### Gösterilen metin
== == ==

Mohtashami, rapora ilişkin şu değerlendirmeyi yaptı: "İş Dünyası Aile İçi Şiddete Karşı (BADV) projesi, işyerinde toplumsal cinsiyete dayalı şiddet vakalarının önlenmesi ve söz konusu vakalara müdahale edilmesi yönünde gerekli mekanizmaların tesis edilmesi konusunda özel sektörün aktif bir aktör olabileceğini gösteren başarılı bir projedir. Bu raporda da kanıtlandığı gibi, BADV projesi kapsamındaki şirketler, çalışanlarının salgın süresince etkili destek alabilmeleri için daha verimli ve dayanıklı önleme ve müdahale mekanizmaları sunabilmişlerdir. Ancak, yine bu rapor, işimizin henüz tamamlanmadığını da göstermektedir.
İş yerindeki kadınların seslerine, deneyimlerine ve ihtiyaçlarına öncelik verebilmek için ev içi şiddeti ortadan kaldırmaya yönelik çabalarımızı yoğunlaştırmamız ve yaratılmış olan ivmeyi daha da artırmaya devam etmemiz gereklidir. Artık harekete geçip, tek bir gün değil, her gün şiddete hayır deme zamanıdır."
'İŞ DÜNYASI POLİTİKALAR GELİŞTİRMELİ'
Sabancı Vakfı Genel Müdürü Nevgül Bilsel Safkan ise konuşmasında salgınla birlikte kadınların ev içi ve bakım emeği yüküyle ev içinde maruz kalınan şiddet oranlarının artığını belirterek, "Şirketlerin aile içi şiddetle mücadeledeki etkin rollerini artırabilmeleri için çalışanların mevcut politikalara yönelik farkındalığının artırılması, yöneticilerin şiddet belirtileri hakkında bilgilendirilmeleri gerekiyor. Evden çalışan kadınların ev-iş dengesi kurmasına kurumsal destek sağlamak da bir o kadar mühim" ifadelerini kullandı.
Salgının kadının insan hakları üzerindeki olumsuz etkilerini minimuma indirebilmek için bilimsel araştırmalarla ihtiyaçları tespit etmek ve çalışmaları bu öncelikler ışığında şekillendirmek gerektiğini aktaran Safkan, "İş Dünyası Aile İçi Şiddete Karşı projesi kapsamında eğitim alan ve politika geliştiren şirketler sadece çalışanlarının eşitliğini sağlamakla kalmayıp toplumsal adalete de önemli ölçüde katkı sunuyor. Tüm iş dünyasını kadına yönelik ev içi şiddetle mücadele politikaları geliştirmeye ve uygulamaya davet ediyor ve bu yayının bu konuda kendilerine rehberlik edeceğini umuyorum" diye devam etti.
'TOPLUMSAL CİNSİYET EŞİTLİĞİ SAĞLANMALI'
TÜSİAD Toplumsal Cinsiyet Eşitliği Çalışma Grubu Başkanı Oya Ünlü Kızıl ise İş Dünyası Aile İçi Şiddete Karşı projesinin en önemli katkılarından birinin salgının etkilerine dair düzenli olarak cinsiyete göre ayrıştırılmış veri sağlaması olduğunu belirtti.

== == ==

Bir koleksiyondan saklanmış kayıtlar
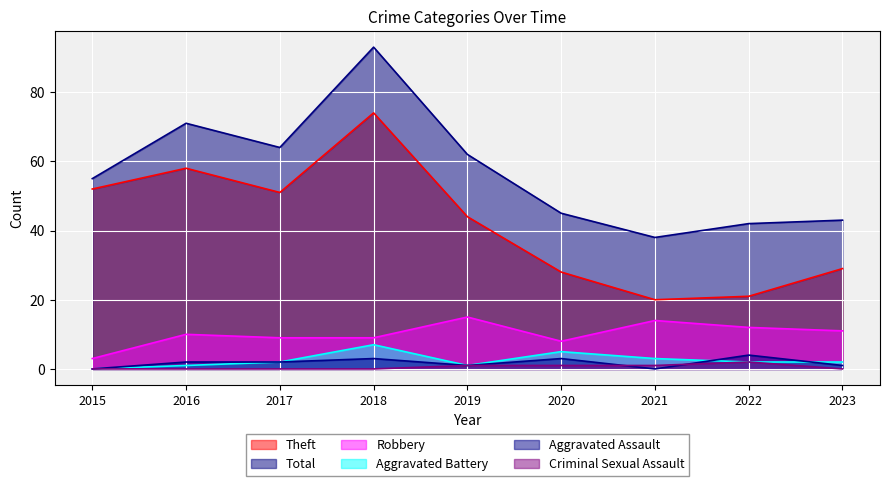

Reading left to right, what are all the values shown in this chart?

Theft: 52	58	51	74	44	28	20	21	29
Total: 55	71	64	93	62	45	38	42	43
Robbery: 3	10	9	9	15	8	14	12	11
Aggravated Battery: 0	1	2	7	1	5	3	2	2
Aggravated Assault: 0	2	2	3	1	3	0	4	1
Criminal Sexual Assault: 0	0	0	0	1	1	1	2	0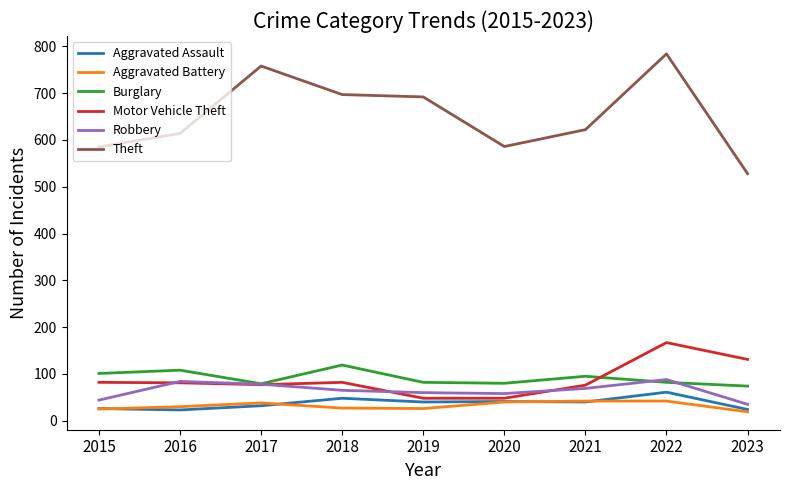

True or false: Theft and Motor Vehicle Theft intersect in this chart.

False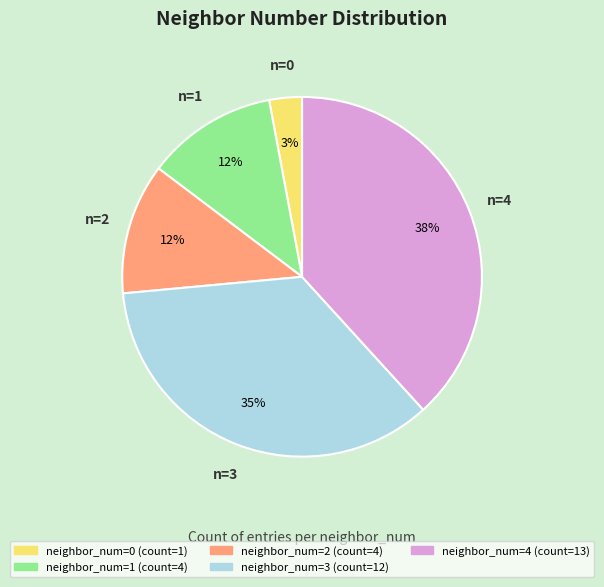

Is there a majority slice in this chart?

No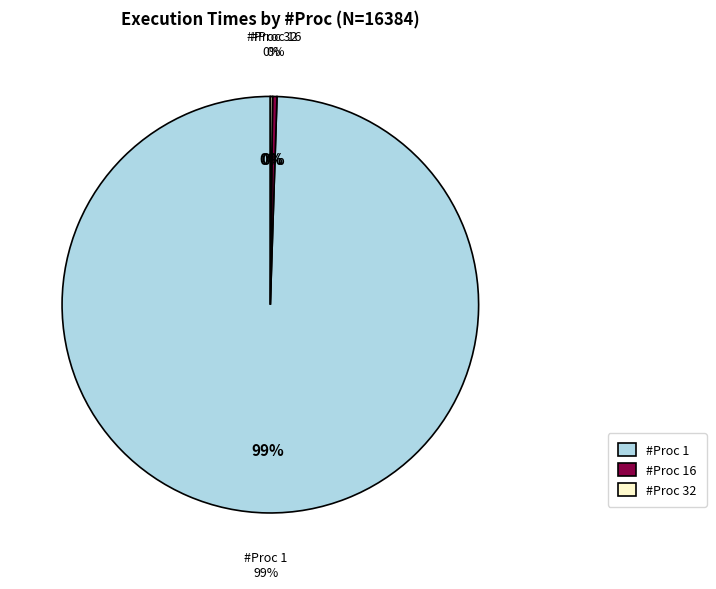

How many segments does this pie chart have?

3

== == ==

### Alıştırma görevleri
a. Aile içi şiddete karşı iş dünyası projesini anlatan metne göre TÜSİAD Toplumsal Cinsiyet Eşitliği Çalışma Grubu Başkanı kimdir?
b. Aile içi şiddete karşı iş dünyası projesini anlatan metinden "Mohtashami, rapora ilişkin" sözleriyle başlayıp "tamamlanmadığını da göstermektedir." sözleriyle biten bölümü olduğu gibi kopyalayın.

### Yanıtlar
a. Oya Ünlü Kızıl

b.
Mohtashami, rapora ilişkin şu değerlendirmeyi yaptı: "İş Dünyası Aile İçi Şiddete Karşı (BADV) projesi, işyerinde toplumsal cinsiyete dayalı şiddet vakalarının önlenmesi ve söz konusu vakalara müdahale edilmesi yönünde gerekli mekanizmaların tesis edilmesi konusunda özel sektörün aktif bir aktör olabileceğini gösteren başarılı bir projedir. Bu raporda da kanıtlandığı gibi, BADV projesi kapsamındaki şirketler, çalışanlarının salgın süresince etkili destek alabilmeleri için daha verimli ve dayanıklı önleme ve müdahale mekanizmaları sunabilmişlerdir. Ancak, yine bu rapor, işimizin henüz tamamlanmadığını da göstermektedir.